As was only to be expected in Lobelia Falls, Dittany found when she circulated through the throng with Hazel’s dip (which was, of course, superb) that the conversation had got around to archery.

Now that Andy McNasty’s hash was well settled and Sam Wallaby given his comeuppance, attention could be focused on more important matters like the Grand Free-for-All.

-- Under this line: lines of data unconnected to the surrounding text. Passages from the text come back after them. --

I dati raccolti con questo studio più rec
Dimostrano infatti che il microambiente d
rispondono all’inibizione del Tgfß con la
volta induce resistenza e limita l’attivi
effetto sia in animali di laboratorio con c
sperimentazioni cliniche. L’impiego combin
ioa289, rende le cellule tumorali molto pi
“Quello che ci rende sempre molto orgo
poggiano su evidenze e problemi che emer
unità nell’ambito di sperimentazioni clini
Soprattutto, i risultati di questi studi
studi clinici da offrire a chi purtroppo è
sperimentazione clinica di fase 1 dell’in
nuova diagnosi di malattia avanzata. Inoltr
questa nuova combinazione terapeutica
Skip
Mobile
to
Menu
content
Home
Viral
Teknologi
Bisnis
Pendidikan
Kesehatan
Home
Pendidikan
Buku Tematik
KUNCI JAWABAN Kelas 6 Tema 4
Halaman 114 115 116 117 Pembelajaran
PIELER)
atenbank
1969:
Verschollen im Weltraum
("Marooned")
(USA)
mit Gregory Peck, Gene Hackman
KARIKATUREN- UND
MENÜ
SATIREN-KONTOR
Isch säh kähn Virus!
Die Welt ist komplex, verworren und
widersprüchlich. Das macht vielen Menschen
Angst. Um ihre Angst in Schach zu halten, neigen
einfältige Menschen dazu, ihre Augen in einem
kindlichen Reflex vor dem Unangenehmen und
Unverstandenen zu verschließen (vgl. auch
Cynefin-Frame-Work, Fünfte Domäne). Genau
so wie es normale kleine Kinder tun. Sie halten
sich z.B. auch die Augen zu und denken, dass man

The interesting thing about the Free-for-All was that everybody competed against everybody else regardless of age, sex, or which branch of the Methodist Church they belonged to. The results always had the charm of unexpectedness. One year the gold ribbon had been won by Grandfer Coskoff, aged ninety-six at the time and since remarried; once by Zilla Trott shortly after she’d discovered wheat germ; once by a brigadier general in the Salvation Army; once by Hazel Munson’s brother Euonymus Busch when a mere twig of ten and a quarter. Sam Wallaby had won twice although it was now being bruited about that he must have finagled his scores and needn’t think he could get away with it again, eh.

“Well, I guess you’ll have to include me out of that match,”

said Ben Frankland, who was still being the perfect host regardless of Dittany’s rebuff. “I don’t even know which end of a bow is up.”

“Nor does anybody else,” Sergeant MacVicar informed him with all gravity. “By the very nature of its symmetry a bow does not have its ups and downs like us frail creatures here below but will function well in almost any position, vertical or horizontal.

The longbow is a far more versatile weapon than many people think. In essence, you see, it works on the same principle as the catapult, an ancient weapon much favored by the Greeks and Romans for the firing of burning arrows and other projectiles such as large stones over fortifications otherwise impenetrable. In the form of a slingshot the catapult is still employed by naughty little boys and sometimes, I fear, by naughty little girls.”

He smiled benignly at Minerva Oakes. She was a cracker jack with a rubber band and a prune pit, as many a bluejay trying to swipe bird seed from a flock of feeding juncos and redpolls had learned to the detriment of its tail feathers. Osbert Monk, who had completed his ice-procurement mission on the double so that he could get back to exchanging glowers with Ben Frankland, nodded and made a note on his shirt cuff with an indelible pen.